Di tengah perjalanan, Rasulullah shallallahu ‘alaihi wa sallam melakukan inspeksi pasukan, ternyata terdapat beberapa anak kecil yang belum memiliki kemampuan untuk berperang, hanya semangat saja dan keinginan untuk menjadi syuhada. Rasulullah shallallahu ‘alaihi wa sallam menolak keikutsertaan mereka karena masih kecil. Di antara mereka yang ditolak adalah Samurah bin Jundab dan Rafi’ bin Khudaij. Usia mereka kala itu baru 15 tahun. Kemudian dikatakan kepada beliau, “Wahai Rasulullah, Rafi’ itu memiliki keahlian memanah.” Kemudian beliau pun mengizinkannya. Selain itu, dikatakan kepada beliau, “Samurah dapat mengalahkan Rafi’.” Maka beliau pun mengizinkan Samurah untuk ikut.

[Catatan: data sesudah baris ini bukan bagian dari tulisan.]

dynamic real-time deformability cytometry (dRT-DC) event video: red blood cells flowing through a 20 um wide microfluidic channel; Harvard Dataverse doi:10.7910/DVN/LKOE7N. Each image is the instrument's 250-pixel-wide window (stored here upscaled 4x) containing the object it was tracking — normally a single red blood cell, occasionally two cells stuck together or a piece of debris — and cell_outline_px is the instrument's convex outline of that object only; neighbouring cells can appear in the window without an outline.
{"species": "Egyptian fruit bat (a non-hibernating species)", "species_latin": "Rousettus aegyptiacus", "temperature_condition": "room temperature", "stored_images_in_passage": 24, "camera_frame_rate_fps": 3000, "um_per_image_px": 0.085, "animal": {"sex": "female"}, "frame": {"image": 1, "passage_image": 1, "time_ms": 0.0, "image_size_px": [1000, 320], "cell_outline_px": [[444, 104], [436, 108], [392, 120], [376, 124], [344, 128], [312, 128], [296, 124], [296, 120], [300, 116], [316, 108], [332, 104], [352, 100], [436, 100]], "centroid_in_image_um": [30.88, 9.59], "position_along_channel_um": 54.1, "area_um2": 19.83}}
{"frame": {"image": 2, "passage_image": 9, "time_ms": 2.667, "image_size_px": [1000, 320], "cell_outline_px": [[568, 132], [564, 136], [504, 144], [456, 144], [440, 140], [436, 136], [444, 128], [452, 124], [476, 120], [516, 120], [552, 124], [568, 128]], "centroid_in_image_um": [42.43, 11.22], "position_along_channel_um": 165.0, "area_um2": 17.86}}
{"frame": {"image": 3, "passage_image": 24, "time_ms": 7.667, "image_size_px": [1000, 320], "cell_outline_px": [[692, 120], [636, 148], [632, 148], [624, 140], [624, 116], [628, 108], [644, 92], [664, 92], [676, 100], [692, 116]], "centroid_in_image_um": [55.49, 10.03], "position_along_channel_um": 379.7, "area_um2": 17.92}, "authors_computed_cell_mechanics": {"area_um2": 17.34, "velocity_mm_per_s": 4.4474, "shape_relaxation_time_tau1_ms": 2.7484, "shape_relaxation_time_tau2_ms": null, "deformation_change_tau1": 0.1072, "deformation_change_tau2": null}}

Rasulullah shallallahu ‘alaihi wa sallam pun melanjutkan perjalanannya, seraya berkata, “Siapakah orang yang dapat mengantarkan kami ke pihak musuh lebih dekat lagi?” Abu Khaitsamah berkata, “Saya wahai Rasulullah.” Kemudian ia pun mengajak Nabi shallallahu ‘alaihi wa sallam melintasi bukit Bani Haritsah dan perkebunan mereka. Ketika melintasi kebun milik Murabba’ bin Qaizhi seorang munafik yang buta matanya (dharirul bashor), ketika ia mendengar Nabi shallallahu ‘alaihi wa sallam dan para sahabatnya akan melintasi kebunnya ia pun melemparkan segenggam tanah ke arah para sahabat sambil berkata, “Jika kamu adalah Rasulullah, akut tidak menghalalkan masuk ke kebunku.” Sahabat pun mengepung untuk membunuhnya, tetapi Rasulullah shallallahu ‘alaihi wa sallam mencegah mereka dan bersabda, “Janganlah kalian membunuhnya, sesungguhnya orang ini buta hatinya, juga buta penglihatannya.”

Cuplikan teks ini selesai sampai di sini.